For the first time John Boland saw himself in a true perspective, his life as a vaster wreck than his fortune. All at once he wanted, not an opportunity to reconstruct the fortune, but respite in which to reconstruct the life—to undo some of its awful mistakes. It was the coldest, cruelest, meanest thing that could be conceived—what he had done to this boy! All at once he didn't want his acres back—didn't want anything, but just this stupid-looking half-breed's forgiveness. It was an odd craving to come to him but it came; it was there and demanding expression.

"Adam! Adam John!" he labored throatily, reaching toward him. "Can I make it right with you?" His feeling was deep enough that the light in his recessed eyes was dimmed and his long chin trembled. "Will you say so, Adam?"

But Adam John was cannily suspending judgment on this apparent penitence of the man who had dealt with him so ruthlessly. "Mebbe so—you keep off—my island?" he questioned gravely.

"Why—sure! Surely!" J. B.'s voice broke with the sudden surge of emotion that was sweet as he had ever known. "It's yours, boy; yours, of course!" he gulped, grateful tears streaming from the deep sockets of his eyes, while his groping hands found at length the hands of Adam John and shook them with all the energy of which he was capable. "I have no right there—never had any, I see now. I haven't got any right now anywhere," he conceded brokenly, with a new accession of humility.

Chief Charlie had been overlooking this dialogue from a higher step with a sort of paternal interest, and he appeared to see in this speech of Boland's evidence of a very genuine repentance, and to be touched by it. His seamed old countenance began to beam and there was a brightening moisture in his own opaque orbs. "Salisheuttes give you land back!" he grunted, and managed a smile, beautiful in its ugliness.

"Back?" cried Mr.

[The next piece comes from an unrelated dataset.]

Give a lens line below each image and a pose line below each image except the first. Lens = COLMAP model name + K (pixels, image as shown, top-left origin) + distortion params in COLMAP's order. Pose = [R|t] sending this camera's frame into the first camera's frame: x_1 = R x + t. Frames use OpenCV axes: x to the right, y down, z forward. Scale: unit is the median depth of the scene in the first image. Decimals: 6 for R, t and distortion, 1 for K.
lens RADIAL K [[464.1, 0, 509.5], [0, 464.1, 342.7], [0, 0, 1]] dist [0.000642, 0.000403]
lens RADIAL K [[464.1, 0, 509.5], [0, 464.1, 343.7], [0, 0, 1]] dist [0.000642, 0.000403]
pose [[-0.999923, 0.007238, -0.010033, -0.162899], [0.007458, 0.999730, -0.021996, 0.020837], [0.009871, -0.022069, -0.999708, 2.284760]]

Boland, incredulous now that he had got the very thing he had been asking for. "Back?"

"Mebbe so, you not squash little Indian now any more—mebbe so?" speculated the old chief.

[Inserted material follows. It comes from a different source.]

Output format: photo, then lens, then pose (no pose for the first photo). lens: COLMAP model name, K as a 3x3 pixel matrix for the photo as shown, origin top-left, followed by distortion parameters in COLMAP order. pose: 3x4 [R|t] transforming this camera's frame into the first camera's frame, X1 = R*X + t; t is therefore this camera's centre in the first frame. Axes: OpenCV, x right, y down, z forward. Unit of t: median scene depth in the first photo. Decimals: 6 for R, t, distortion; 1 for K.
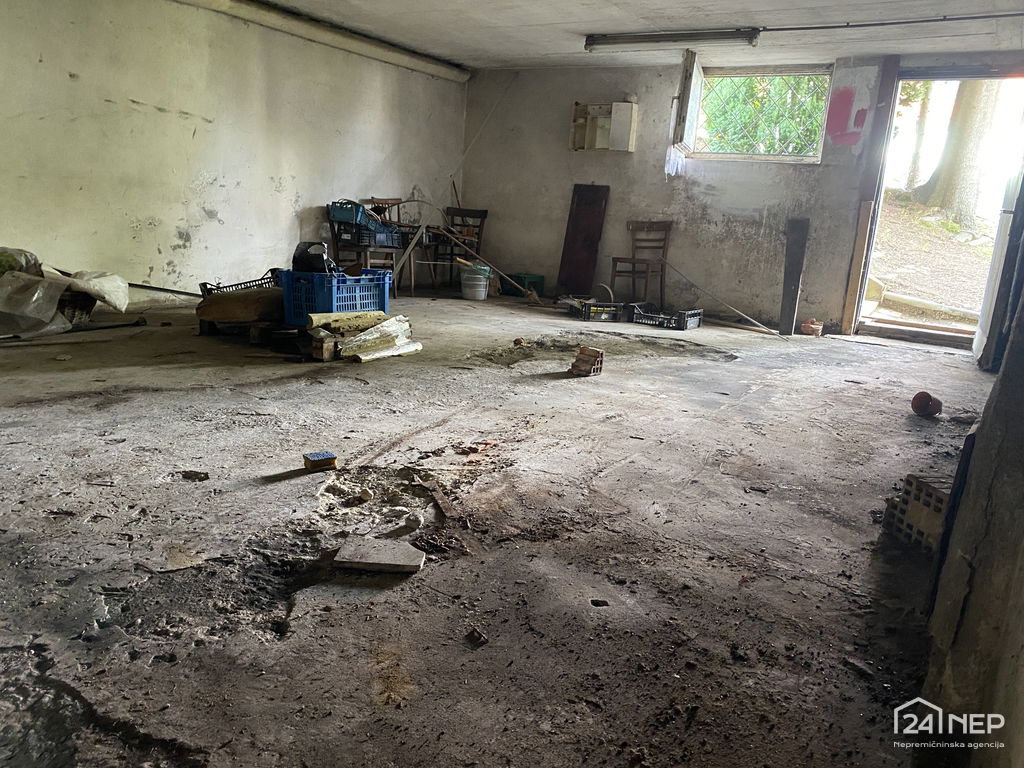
lens RADIAL K [[767.6, 0, 529.0], [0, 767.6, 381.4], [0, 0, 1]] dist [0.000595, 0.001361]
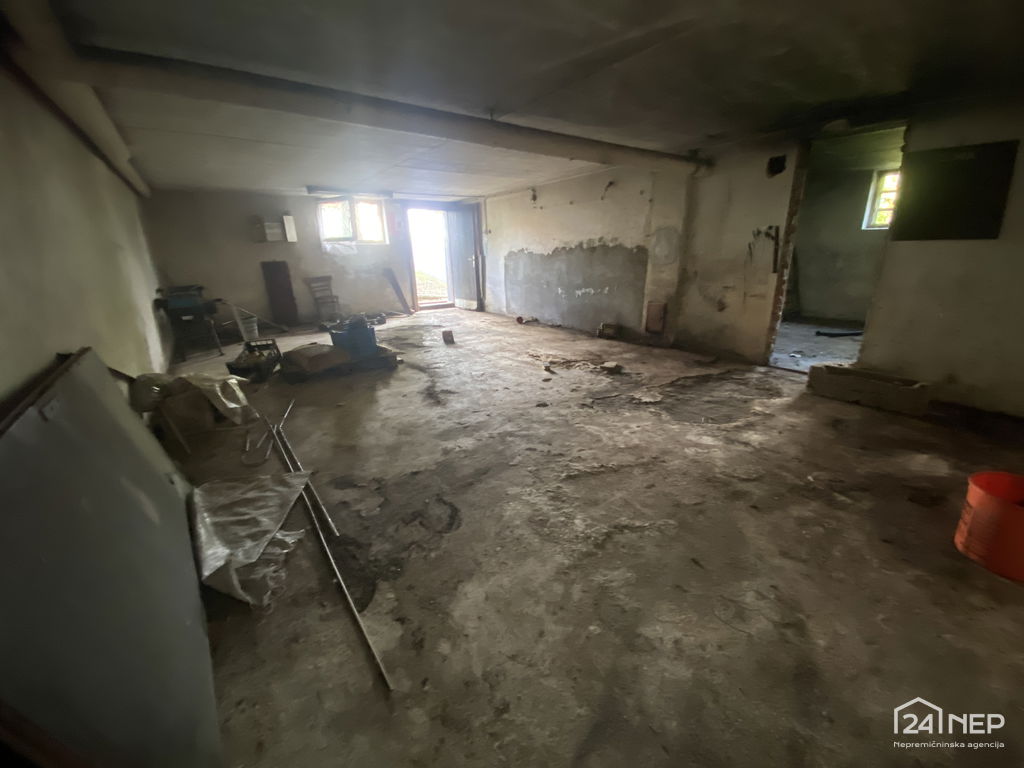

"You rebuke me, Charlie! You rebuke me utterly!" cried Mr. Boland in anguish. At the same time he disengaged one of his hands from Adam John to reach up and grasp Chief Charlie's gnarled old claw. The chief took it heartily and it was a grotesque picture that they made, John Boland, sartorially correct as ever, overcome with emotion and supported fraternally between a half-breed in overalls and an old baboon in a rusty frock coat.

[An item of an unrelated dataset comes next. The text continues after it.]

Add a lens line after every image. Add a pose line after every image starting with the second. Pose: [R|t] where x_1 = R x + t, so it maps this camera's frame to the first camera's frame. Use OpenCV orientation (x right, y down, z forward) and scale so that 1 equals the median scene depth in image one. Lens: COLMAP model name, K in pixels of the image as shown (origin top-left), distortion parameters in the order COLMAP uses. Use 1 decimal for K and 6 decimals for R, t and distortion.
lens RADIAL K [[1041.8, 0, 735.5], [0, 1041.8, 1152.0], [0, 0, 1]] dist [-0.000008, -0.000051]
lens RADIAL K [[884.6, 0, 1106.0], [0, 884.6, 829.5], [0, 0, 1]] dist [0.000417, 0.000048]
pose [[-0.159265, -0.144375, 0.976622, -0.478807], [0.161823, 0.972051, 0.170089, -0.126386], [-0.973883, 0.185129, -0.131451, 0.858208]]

"You will need to see Henry Harrington, Mr. Boland," suggested the kindly voice of the Reverend Jedediah Collins, who from his six feet of stature had also been interestedly overlooking this spectacle of the magnate before the mercy seat. "He will act for my people. They will give him a power of attorney."

See Henry Harrington! Boland had stripped Henry Harrington of everything that once-glowing young man possessed, and now he was being told that if he wanted to get back anything that he himself had possessed, he must receive it from this same Henry Harrington.

Two days before, that would have been the bitterest punishment devisable for him; now it only reminded him that to see Henry Harrington was what he had set out to do. But when he turned to look for him, that young man had disappeared.